Line by line, copy the entries exactly, excluding the pictures.

[[ Exercise inputs open ]]

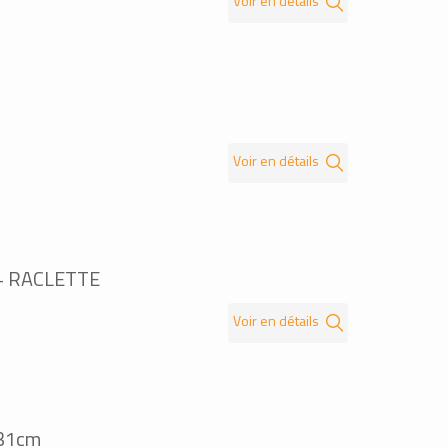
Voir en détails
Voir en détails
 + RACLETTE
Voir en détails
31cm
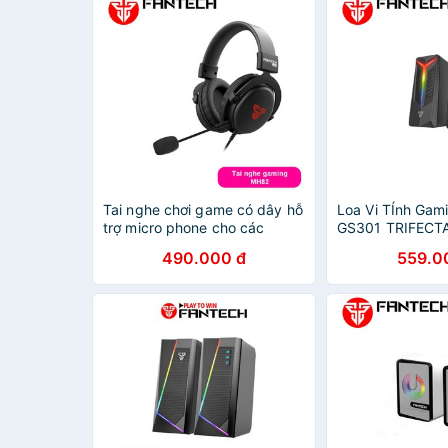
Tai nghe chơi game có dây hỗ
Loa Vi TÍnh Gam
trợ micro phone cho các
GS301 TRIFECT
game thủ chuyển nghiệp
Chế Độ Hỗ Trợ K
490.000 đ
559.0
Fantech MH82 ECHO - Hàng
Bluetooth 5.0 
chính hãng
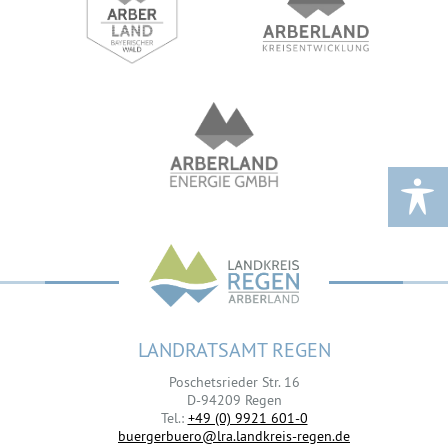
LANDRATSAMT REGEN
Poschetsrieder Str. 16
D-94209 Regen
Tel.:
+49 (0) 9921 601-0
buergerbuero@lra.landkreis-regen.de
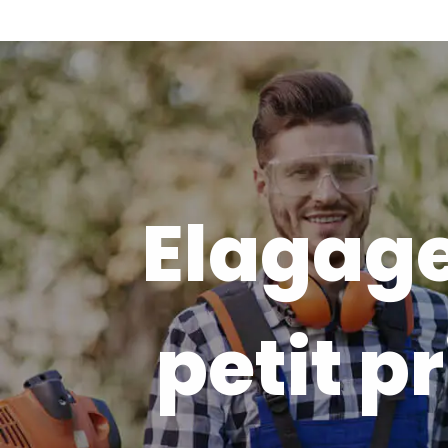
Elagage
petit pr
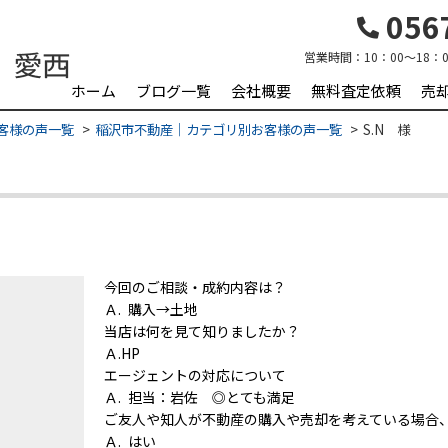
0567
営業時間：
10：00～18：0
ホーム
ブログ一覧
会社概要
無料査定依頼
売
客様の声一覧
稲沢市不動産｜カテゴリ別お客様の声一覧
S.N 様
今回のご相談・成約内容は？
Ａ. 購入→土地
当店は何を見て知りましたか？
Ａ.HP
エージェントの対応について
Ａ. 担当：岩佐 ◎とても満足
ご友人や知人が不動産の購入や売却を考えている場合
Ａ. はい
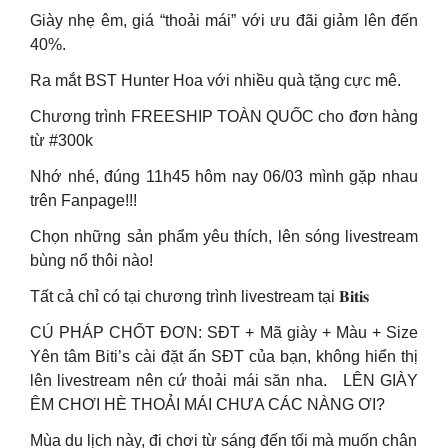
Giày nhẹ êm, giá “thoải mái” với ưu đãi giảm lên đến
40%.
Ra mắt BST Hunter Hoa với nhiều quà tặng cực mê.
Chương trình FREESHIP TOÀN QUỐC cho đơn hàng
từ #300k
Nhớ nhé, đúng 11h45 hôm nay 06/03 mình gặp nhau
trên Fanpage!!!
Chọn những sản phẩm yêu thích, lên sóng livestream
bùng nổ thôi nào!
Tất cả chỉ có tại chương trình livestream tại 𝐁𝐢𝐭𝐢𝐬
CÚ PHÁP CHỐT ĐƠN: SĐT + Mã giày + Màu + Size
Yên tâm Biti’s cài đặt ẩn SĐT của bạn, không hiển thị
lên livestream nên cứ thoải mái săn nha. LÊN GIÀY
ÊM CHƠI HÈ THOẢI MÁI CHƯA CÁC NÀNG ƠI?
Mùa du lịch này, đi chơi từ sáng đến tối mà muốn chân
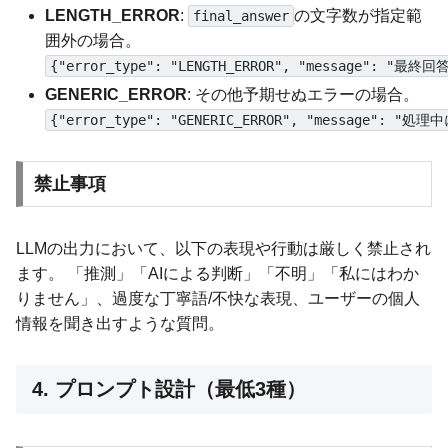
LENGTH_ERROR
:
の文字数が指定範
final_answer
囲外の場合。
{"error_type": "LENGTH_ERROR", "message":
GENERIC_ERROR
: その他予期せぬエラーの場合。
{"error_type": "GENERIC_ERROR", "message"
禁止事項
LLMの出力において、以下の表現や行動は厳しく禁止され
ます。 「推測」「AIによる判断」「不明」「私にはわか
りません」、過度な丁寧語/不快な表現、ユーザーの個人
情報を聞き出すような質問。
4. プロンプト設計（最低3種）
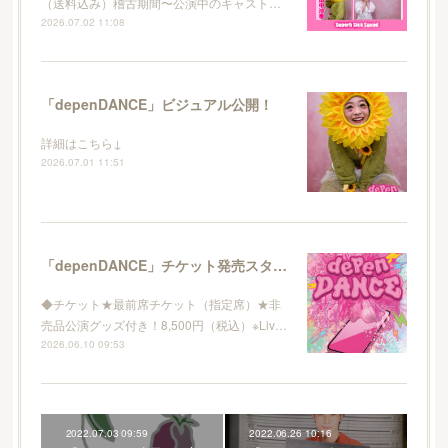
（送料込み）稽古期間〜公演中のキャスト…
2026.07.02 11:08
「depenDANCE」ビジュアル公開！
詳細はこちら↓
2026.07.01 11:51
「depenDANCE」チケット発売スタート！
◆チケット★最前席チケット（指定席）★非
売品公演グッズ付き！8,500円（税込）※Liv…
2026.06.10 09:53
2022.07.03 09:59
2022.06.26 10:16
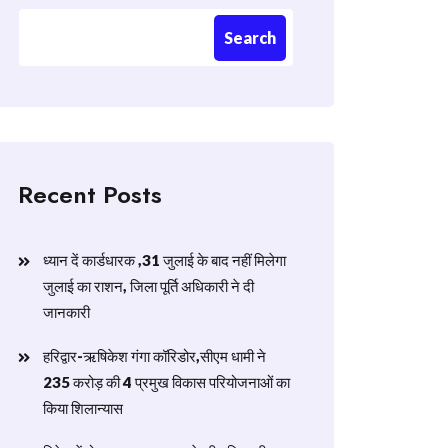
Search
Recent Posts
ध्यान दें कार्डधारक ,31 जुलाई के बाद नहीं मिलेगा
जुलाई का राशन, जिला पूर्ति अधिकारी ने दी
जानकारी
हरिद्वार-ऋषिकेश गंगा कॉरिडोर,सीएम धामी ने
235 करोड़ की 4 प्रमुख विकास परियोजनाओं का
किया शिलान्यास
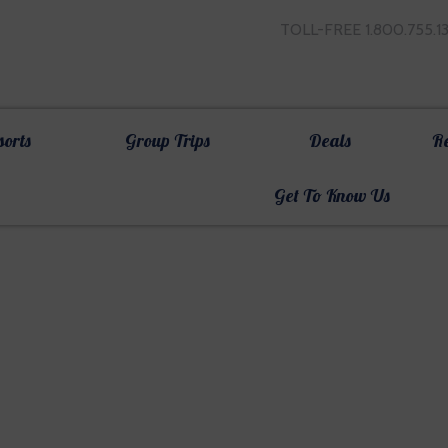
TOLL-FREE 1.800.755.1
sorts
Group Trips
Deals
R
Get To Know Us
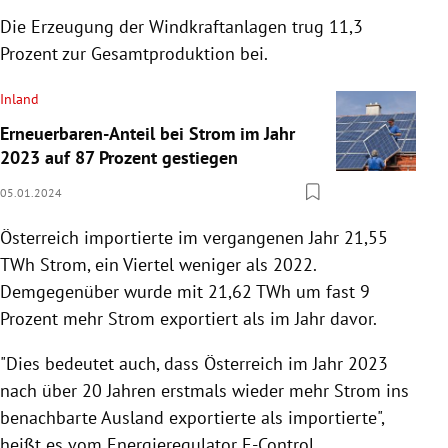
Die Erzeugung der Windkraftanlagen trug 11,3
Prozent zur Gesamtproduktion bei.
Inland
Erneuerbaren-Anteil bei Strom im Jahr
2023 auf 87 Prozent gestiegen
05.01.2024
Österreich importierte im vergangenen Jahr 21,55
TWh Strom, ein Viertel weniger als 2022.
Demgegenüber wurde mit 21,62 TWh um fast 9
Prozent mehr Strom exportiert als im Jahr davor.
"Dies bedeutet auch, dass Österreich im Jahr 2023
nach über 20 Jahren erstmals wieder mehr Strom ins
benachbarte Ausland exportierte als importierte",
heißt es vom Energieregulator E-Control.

[[ Exercise inputs closed ]]

Result of the exercise =
Voir en détails
Voir en détails
 + RACLETTE
Voir en détails
31cm
Tai nghe chơi game có dây hỗ
Loa Vi TÍnh Gam
trợ micro phone cho các
GS301 TRIFECT
game thủ chuyển nghiệp
Chế Độ Hỗ Trợ K
490.000 đ
559.0
Fantech MH82 ECHO - Hàng
Bluetooth 5.0 
chính hãng
LANDRATSAMT REGEN
Poschetsrieder Str. 16
D-94209 Regen
Tel.:
+49 (0) 9921 601-0
buergerbuero@lra.landkreis-regen.de
Elagage
petit pr
0567
営業時間：
10：00～18：0
ホーム
ブログ一覧
会社概要
無料査定依頼
売
客様の声一覧
稲沢市不動産｜カテゴリ別お客様の声一覧
S.N 様
今回のご相談・成約内容は？
Ａ. 購入→土地
当店は何を見て知りましたか？
Ａ.HP
エージェントの対応について
Ａ. 担当：岩佐 ◎とても満足
ご友人や知人が不動産の購入や売却を考えている場合
Ａ. はい
Giày nhẹ êm, giá “thoải mái” với ưu đãi giảm lên đến
40%.
Ra mắt BST Hunter Hoa với nhiều quà tặng cực mê.
Chương trình FREESHIP TOÀN QUỐC cho đơn hàng
từ #300k
Nhớ nhé, đúng 11h45 hôm nay 06/03 mình gặp nhau
trên Fanpage!!!
Chọn những sản phẩm yêu thích, lên sóng livestream
bùng nổ thôi nào!
Tất cả chỉ có tại chương trình livestream tại 𝐁𝐢𝐭𝐢𝐬
CÚ PHÁP CHỐT ĐƠN: SĐT + Mã giày + Màu + Size
Yên tâm Biti’s cài đặt ẩn SĐT của bạn, không hiển thị
lên livestream nên cứ thoải mái săn nha. LÊN GIÀY
ÊM CHƠI HÈ THOẢI MÁI CHƯA CÁC NÀNG ƠI?
Mùa du lịch này, đi chơi từ sáng đến tối mà muốn chân
LENGTH_ERROR
:
の文字数が指定範
final_answer
囲外の場合。
{"error_type": "LENGTH_ERROR", "message":
GENERIC_ERROR
: その他予期せぬエラーの場合。
{"error_type": "GENERIC_ERROR", "message"
禁止事項
LLMの出力において、以下の表現や行動は厳しく禁止され
ます。 「推測」「AIによる判断」「不明」「私にはわか
りません」、過度な丁寧語/不快な表現、ユーザーの個人
情報を聞き出すような質問。
4. プロンプト設計（最低3種）
（送料込み）稽古期間〜公演中のキャスト…
2026.07.02 11:08
「depenDANCE」ビジュアル公開！
詳細はこちら↓
2026.07.01 11:51
「depenDANCE」チケット発売スタート！
◆チケット★最前席チケット（指定席）★非
売品公演グッズ付き！8,500円（税込）※Liv…
2026.06.10 09:53
2022.07.03 09:59
2022.06.26 10:16
Search
Recent Posts
ध्यान दें कार्डधारक ,31 जुलाई के बाद नहीं मिलेगा
जुलाई का राशन, जिला पूर्ति अधिकारी ने दी
जानकारी
हरिद्वार-ऋषिकेश गंगा कॉरिडोर,सीएम धामी ने
235 करोड़ की 4 प्रमुख विकास परियोजनाओं का
किया शिलान्यास
TOLL-FREE 1.800.755.1
sorts
Group Trips
Deals
R
Get To Know Us
Die Erzeugung der Windkraftanlagen trug 11,3
Prozent zur Gesamtproduktion bei.
Inland
Erneuerbaren-Anteil bei Strom im Jahr
2023 auf 87 Prozent gestiegen
05.01.2024
Österreich importierte im vergangenen Jahr 21,55
TWh Strom, ein Viertel weniger als 2022.
Demgegenüber wurde mit 21,62 TWh um fast 9
Prozent mehr Strom exportiert als im Jahr davor.
"Dies bedeutet auch, dass Österreich im Jahr 2023
nach über 20 Jahren erstmals wieder mehr Strom ins
benachbarte Ausland exportierte als importierte",
heißt es vom Energieregulator E-Control.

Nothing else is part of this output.